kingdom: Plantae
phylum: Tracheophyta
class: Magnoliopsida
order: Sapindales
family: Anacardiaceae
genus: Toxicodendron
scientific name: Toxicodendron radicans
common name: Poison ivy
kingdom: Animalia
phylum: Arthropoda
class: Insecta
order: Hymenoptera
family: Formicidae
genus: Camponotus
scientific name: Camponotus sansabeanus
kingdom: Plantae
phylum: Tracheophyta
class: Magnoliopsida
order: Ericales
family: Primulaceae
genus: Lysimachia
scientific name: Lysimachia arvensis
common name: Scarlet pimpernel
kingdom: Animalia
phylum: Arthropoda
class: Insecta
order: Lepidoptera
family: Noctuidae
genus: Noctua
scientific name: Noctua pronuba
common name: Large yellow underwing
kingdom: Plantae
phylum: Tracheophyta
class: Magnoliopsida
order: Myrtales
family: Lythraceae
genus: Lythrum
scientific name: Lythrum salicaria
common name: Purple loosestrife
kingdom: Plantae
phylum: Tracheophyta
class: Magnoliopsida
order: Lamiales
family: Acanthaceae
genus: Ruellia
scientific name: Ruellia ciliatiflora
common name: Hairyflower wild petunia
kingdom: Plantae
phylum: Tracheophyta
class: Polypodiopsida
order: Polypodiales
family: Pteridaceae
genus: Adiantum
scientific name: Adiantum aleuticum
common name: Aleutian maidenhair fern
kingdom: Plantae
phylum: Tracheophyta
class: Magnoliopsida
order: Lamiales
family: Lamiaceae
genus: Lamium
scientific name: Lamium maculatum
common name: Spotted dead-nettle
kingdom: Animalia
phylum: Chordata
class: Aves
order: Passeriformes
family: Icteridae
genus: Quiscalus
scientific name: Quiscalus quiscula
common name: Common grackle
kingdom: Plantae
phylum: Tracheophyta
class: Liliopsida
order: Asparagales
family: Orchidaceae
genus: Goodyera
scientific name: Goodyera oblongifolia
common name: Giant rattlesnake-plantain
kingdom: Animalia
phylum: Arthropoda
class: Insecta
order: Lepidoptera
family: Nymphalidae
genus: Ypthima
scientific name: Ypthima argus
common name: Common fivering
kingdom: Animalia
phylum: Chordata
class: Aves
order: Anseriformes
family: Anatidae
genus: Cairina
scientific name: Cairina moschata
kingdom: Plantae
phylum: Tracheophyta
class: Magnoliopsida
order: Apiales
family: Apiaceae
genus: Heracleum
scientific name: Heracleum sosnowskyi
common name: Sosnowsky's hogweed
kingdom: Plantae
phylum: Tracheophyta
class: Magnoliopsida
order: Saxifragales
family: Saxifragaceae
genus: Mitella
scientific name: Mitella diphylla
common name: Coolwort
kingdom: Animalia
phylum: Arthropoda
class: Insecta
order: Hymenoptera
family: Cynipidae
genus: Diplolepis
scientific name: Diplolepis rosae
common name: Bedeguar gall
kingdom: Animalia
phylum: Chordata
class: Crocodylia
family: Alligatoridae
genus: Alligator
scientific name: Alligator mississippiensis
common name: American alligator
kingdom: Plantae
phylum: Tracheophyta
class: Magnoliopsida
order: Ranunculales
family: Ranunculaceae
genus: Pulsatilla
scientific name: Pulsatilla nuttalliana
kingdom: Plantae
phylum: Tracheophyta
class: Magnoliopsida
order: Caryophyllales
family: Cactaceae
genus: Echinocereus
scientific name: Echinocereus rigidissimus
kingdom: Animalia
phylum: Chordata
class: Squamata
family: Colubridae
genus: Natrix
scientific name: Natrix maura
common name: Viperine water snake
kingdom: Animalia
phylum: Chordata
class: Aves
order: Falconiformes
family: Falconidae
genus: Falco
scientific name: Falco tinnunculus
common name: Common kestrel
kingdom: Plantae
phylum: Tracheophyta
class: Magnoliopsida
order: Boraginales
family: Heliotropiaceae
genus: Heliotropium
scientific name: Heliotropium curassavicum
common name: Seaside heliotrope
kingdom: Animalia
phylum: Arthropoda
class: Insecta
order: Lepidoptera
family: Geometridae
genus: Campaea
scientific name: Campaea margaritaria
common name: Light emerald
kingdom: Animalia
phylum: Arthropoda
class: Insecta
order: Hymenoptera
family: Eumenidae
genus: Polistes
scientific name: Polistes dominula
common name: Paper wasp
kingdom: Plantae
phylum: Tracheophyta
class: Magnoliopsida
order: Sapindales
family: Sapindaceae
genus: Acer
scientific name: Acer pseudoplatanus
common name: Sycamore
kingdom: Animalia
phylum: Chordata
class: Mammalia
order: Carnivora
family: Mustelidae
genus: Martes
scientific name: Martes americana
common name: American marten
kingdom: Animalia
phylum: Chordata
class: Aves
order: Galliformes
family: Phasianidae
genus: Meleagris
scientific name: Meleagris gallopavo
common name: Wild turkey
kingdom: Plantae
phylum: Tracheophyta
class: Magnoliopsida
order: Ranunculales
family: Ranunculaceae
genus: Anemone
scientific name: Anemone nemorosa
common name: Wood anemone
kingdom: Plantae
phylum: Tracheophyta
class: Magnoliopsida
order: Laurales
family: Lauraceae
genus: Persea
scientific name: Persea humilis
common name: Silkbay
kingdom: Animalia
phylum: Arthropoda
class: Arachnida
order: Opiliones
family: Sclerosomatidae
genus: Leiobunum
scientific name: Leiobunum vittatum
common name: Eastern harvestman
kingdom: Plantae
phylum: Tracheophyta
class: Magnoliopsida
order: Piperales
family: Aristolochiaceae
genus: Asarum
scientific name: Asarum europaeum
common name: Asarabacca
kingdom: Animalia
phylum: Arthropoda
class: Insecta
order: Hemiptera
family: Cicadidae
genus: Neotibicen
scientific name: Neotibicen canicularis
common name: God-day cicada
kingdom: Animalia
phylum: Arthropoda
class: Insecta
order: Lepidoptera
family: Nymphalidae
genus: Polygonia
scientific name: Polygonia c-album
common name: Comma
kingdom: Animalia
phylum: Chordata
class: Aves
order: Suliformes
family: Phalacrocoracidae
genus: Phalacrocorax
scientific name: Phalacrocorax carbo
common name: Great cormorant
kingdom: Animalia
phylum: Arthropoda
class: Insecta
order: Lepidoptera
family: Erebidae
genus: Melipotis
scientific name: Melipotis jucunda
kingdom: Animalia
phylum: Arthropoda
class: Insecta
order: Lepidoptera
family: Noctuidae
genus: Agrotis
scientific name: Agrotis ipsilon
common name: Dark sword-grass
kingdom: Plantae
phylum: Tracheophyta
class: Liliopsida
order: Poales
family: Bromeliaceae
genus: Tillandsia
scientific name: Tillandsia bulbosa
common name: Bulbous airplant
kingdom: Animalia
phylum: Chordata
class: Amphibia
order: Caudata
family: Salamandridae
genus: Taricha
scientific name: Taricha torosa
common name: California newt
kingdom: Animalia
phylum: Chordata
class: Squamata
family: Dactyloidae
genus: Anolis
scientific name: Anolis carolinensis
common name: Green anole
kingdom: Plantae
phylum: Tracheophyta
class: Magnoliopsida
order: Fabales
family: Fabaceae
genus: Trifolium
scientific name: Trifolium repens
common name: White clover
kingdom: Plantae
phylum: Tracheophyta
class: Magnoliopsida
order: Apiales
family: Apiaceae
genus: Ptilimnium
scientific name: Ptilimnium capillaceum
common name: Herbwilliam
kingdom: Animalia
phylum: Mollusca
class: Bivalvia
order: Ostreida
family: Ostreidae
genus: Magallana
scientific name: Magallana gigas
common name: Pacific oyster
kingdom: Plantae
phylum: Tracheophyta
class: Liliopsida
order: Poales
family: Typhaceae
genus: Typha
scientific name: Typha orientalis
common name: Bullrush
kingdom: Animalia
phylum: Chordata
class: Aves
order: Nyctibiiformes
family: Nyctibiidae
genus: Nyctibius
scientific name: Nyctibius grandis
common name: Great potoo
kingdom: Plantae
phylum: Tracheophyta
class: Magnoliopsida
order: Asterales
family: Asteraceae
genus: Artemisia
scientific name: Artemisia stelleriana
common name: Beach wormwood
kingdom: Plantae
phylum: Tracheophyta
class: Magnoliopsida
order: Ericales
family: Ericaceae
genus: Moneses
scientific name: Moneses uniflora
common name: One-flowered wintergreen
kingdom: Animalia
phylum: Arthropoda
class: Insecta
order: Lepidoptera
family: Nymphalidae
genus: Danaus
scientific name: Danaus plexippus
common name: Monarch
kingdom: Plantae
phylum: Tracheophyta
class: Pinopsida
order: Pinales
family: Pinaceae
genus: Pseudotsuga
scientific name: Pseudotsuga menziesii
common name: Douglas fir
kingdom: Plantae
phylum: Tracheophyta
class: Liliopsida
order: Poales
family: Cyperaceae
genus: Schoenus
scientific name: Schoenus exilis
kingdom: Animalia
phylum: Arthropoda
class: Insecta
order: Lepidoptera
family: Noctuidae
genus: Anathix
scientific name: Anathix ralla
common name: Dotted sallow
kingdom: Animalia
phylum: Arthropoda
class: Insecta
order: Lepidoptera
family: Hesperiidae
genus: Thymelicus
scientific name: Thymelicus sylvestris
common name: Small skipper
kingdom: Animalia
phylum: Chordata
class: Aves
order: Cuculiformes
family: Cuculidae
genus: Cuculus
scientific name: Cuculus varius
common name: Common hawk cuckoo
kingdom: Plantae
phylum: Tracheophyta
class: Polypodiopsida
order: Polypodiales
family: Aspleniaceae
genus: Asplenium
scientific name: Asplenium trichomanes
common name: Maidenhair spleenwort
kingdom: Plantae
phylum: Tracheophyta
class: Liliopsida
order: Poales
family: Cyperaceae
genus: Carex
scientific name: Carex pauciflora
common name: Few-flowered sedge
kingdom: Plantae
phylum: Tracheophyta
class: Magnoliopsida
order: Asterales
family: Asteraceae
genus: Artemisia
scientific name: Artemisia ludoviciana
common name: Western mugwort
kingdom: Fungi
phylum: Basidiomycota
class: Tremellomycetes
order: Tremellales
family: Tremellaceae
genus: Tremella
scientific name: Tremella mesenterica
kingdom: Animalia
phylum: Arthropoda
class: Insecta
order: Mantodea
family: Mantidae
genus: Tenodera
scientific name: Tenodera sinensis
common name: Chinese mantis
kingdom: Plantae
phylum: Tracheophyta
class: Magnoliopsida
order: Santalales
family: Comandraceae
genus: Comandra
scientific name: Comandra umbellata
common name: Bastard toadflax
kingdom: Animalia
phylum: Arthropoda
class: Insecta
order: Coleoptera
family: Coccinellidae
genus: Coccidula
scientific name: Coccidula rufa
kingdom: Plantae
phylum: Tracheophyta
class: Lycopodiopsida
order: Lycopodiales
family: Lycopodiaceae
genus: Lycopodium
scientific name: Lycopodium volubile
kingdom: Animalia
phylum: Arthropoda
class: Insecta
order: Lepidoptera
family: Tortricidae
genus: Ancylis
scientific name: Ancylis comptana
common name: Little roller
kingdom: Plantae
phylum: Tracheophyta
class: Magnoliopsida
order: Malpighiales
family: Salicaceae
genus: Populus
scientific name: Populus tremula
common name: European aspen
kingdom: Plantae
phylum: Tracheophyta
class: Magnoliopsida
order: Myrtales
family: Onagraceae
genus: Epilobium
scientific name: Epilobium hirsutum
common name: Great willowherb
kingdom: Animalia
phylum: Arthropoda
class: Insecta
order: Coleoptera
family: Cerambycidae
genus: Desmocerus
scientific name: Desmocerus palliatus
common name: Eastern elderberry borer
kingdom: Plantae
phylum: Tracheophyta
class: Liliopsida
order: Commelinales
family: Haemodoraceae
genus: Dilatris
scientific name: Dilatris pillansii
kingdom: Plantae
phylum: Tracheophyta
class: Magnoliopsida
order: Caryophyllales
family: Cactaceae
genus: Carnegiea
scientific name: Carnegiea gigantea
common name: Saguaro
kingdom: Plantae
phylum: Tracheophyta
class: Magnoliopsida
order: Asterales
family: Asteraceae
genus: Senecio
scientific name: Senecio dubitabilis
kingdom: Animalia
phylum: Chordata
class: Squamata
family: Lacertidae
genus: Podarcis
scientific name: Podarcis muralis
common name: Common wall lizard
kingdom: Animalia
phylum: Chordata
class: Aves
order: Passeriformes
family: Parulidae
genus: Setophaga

(Goal): Convert the lines of the data into a Markdown table with the columns "Row" (a running number) and "Entry" (the line itself), omitting any blank lines. Begin at the line that contains "scientific name: Tremella mesenterica" and include every line through the final line of the data.

(Response):
| Row | Entry |
|---|---|
| 1 | scientific name: Tremella mesenterica |
| 2 | kingdom: Animalia |
| 3 | phylum: Arthropoda |
| 4 | class: Insecta |
| 5 | order: Mantodea |
| 6 | family: Mantidae |
| 7 | genus: Tenodera |
| 8 | scientific name: Tenodera sinensis |
| 9 | common name: Chinese mantis |
| 10 | kingdom: Plantae |
| 11 | phylum: Tracheophyta |
| 12 | class: Magnoliopsida |
| 13 | order: Santalales |
| 14 | family: Comandraceae |
| 15 | genus: Comandra |
| 16 | scientific name: Comandra umbellata |
| 17 | common name: Bastard toadflax |
| 18 | kingdom: Animalia |
| 19 | phylum: Arthropoda |
| 20 | class: Insecta |
| 21 | order: Coleoptera |
| 22 | family: Coccinellidae |
| 23 | genus: Coccidula |
| 24 | scientific name: Coccidula rufa |
| 25 | kingdom: Plantae |
| 26 | phylum: Tracheophyta |
| 27 | class: Lycopodiopsida |
| 28 | order: Lycopodiales |
| 29 | family: Lycopodiaceae |
| 30 | genus: Lycopodium |
| 31 | scientific name: Lycopodium volubile |
| 32 | kingdom: Animalia |
| 33 | phylum: Arthropoda |
| 34 | class: Insecta |
| 35 | order: Lepidoptera |
| 36 | family: Tortricidae |
| 37 | genus: Ancylis |
| 38 | scientific name: Ancylis comptana |
| 39 | common name: Little roller |
| 40 | kingdom: Plantae |
| 41 | phylum: Tracheophyta |
| 42 | class: Magnoliopsida |
| 43 | order: Malpighiales |
| 44 | family: Salicaceae |
| 45 | genus: Populus |
| 46 | scientific name: Populus tremula |
| 47 | common name: European aspen |
| 48 | kingdom: Plantae |
| 49 | phylum: Tracheophyta |
| 50 | class: Magnoliopsida |
| 51 | order: Myrtales |
| 52 | family: Onagraceae |
| 53 | genus: Epilobium |
| 54 | scientific name: Epilobium hirsutum |
| 55 | common name: Great willowherb |
| 56 | kingdom: Animalia |
| 57 | phylum: Arthropoda |
| 58 | class: Insecta |
| 59 | order: Coleoptera |
| 60 | family: Cerambycidae |
| 61 | genus: Desmocerus |
| 62 | scientific name: Desmocerus palliatus |
| 63 | common name: Eastern elderberry borer |
| 64 | kingdom: Plantae |
| 65 | phylum: Tracheophyta |
| 66 | class: Liliopsida |
| 67 | order: Commelinales |
| 68 | family: Haemodoraceae |
| 69 | genus: Dilatris |
| 70 | scientific name: Dilatris pillansii |
| 71 | kingdom: Plantae |
| 72 | phylum: Tracheophyta |
| 73 | class: Magnoliopsida |
| 74 | order: Caryophyllales |
| 75 | family: Cactaceae |
| 76 | genus: Carnegiea |
| 77 | scientific name: Carnegiea gigantea |
| 78 | common name: Saguaro |
| 79 | kingdom: Plantae |
| 80 | phylum: Tracheophyta |
| 81 | class: Magnoliopsida |
| 82 | order: Asterales |
| 83 | family: Asteraceae |
| 84 | genus: Senecio |
| 85 | scientific name: Senecio dubitabilis |
| 86 | kingdom: Animalia |
| 87 | phylum: Chordata |
| 88 | class: Squamata |
| 89 | family: Lacertidae |
| 90 | genus: Podarcis |
| 91 | scientific name: Podarcis muralis |
| 92 | common name: Common wall lizard |
| 93 | kingdom: Animalia |
| 94 | phylum: Chordata |
| 95 | class: Aves |
| 96 | order: Passeriformes |
| 97 | family: Parulidae |
| 98 | genus: Setophaga |